Взяв по одному веслу, они догребли обратно, до новой пристани, и подняли рыбу на берег. Ларс разделывал, а Барбру складывала в ящики, таскала снег и присыпала им рыбу. Когда они закончили, из-за носа мыса показалась шхуна Паулуса. Тот причалил, принял на борт молоко и рыбу заодно забрал – похоже, рыбой он был доволен, и то сказать: обычный улов, разве что разделана чуть небрежно. Ларс сказал, что следующие несколько дней рыбы не будет, и хотел было рассказать почему, но тут встряла Барбру и объяснила, что им надо ялик чинить.

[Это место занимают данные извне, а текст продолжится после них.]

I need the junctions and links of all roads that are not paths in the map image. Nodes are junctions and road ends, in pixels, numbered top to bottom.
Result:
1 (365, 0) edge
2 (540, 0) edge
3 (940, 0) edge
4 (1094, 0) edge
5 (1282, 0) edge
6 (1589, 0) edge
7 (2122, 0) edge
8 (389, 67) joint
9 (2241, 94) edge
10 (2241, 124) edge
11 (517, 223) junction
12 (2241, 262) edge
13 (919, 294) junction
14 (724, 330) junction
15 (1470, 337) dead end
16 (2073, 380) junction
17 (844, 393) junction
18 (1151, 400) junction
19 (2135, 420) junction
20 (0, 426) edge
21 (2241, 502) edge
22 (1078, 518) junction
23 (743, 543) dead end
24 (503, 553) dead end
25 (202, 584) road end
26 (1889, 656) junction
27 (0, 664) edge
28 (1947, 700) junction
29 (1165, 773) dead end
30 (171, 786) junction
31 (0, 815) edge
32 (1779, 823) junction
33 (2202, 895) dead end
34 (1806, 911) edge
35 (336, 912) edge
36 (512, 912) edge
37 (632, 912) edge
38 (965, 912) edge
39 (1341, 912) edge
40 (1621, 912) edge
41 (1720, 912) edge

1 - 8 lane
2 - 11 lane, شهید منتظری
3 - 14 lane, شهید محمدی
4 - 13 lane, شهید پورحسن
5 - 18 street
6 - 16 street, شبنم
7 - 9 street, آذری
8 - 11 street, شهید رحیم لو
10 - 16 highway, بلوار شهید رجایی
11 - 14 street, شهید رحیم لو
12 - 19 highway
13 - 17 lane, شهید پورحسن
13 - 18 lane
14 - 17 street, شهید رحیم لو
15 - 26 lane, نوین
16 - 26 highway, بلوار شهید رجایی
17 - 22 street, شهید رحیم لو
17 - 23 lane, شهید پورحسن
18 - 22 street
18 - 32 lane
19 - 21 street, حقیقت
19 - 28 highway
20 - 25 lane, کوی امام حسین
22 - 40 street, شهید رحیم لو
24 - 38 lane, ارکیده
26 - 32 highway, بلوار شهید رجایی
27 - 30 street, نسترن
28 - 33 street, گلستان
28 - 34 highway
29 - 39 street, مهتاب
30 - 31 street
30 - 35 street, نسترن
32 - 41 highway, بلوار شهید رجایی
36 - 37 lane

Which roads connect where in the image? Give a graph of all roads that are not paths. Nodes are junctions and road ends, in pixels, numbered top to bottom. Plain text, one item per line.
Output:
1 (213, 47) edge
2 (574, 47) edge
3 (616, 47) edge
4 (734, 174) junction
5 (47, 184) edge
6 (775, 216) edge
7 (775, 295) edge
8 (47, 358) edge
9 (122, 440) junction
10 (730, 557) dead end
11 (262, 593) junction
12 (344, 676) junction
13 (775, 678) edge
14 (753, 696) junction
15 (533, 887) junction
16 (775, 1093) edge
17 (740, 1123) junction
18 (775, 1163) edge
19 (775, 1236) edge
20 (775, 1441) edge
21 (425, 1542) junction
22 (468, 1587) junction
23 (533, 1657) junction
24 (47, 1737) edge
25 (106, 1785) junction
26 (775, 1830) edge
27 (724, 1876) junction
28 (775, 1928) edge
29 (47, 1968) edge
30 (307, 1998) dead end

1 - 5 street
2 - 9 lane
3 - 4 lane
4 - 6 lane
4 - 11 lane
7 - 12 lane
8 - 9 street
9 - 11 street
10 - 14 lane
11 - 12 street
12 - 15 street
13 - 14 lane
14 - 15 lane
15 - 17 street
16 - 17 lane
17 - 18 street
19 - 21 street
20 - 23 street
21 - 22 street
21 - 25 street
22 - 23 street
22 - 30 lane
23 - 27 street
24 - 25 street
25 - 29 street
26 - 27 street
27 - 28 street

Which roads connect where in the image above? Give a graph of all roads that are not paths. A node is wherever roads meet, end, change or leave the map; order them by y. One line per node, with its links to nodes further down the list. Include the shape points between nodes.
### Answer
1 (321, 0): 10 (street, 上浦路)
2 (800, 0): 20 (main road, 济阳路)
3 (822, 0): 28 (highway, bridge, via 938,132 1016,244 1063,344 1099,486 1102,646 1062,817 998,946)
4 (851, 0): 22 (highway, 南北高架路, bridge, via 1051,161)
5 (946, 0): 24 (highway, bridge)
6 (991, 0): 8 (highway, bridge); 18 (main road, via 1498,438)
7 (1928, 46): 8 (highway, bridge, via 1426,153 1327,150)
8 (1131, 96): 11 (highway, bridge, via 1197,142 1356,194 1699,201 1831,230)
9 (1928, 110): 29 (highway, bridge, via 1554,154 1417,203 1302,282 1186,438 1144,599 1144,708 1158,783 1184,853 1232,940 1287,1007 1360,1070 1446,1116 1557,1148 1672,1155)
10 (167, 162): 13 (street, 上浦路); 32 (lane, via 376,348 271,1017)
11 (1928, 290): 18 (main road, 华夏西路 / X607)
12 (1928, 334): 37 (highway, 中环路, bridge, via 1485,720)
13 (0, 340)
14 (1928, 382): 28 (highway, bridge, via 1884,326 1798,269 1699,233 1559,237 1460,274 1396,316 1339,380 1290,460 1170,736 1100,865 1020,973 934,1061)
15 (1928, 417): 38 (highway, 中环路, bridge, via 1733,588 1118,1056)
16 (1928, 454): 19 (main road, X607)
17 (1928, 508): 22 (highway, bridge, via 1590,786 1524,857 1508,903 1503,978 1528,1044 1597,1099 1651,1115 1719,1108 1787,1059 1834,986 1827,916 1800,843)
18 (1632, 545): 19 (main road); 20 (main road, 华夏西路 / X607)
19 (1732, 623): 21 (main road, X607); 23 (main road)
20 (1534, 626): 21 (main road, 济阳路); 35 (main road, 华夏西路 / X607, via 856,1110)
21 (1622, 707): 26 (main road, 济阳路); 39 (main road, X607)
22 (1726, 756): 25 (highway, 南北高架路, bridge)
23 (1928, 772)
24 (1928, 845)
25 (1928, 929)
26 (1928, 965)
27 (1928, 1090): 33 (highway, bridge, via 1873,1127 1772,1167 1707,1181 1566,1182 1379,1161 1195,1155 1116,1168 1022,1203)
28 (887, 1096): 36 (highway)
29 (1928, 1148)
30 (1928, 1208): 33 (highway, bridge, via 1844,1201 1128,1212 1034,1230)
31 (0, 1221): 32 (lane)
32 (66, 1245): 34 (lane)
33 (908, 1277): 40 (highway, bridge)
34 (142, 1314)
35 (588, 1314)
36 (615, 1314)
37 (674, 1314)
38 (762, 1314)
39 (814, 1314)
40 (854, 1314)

Паулус кивнул и вернулся на шхуну.
Тем вечером Феликс перестал хрипеть. Глаза у него оставались красными и тусклыми, но он выглядывал из-под одеяла и улыбался, и еще попросил попить и поесть. Съел он самую малость, быстро заснул, однако спал спокойно. Ларс снова спросил, не умрет ли он.
Ответ он получил прежний.
На следующее утро Ларс встал первым, затопил печку и смотрел, как дышит Феликс. Тот открыл глаза и посмотрел на Ларса.
– А говорить можешь? – спросил Ларс. Феликс кивнул. – Ты как?
– Ничего…
Феликс попробовал сесть, но не вышло. Ларс спросил, а как он сейчас, Феликс еще раз пробормотал «ничего» и больше подняться не пытался, а Ларс сказал, что собирается на Скугсхолмен поискать заготовку для нового шпангоута. Феликс кивнул. Ларс добавил, что лучше всего сосна, но и можжевельник сойдет. Феликс перевел взгляд на окно, где на перекладинах лежал снег, и спросил, как погода. Ларс ответил, что хорошая. Феликс моргнул. Ларс вышел, дошел до лодочного сарая и снова спустил на воду старый ялик. Он по-прежнему подтекал, поэтому Ларсу приходилось останавливаться и вычерпывать воду, и все же он отыскал расселину в скалах, привязал лодку к крюку, который когда-то вбил здесь Ханс, взял топор с пилой, сошел на берег и принялся за поиски. Забрезжил рассвет.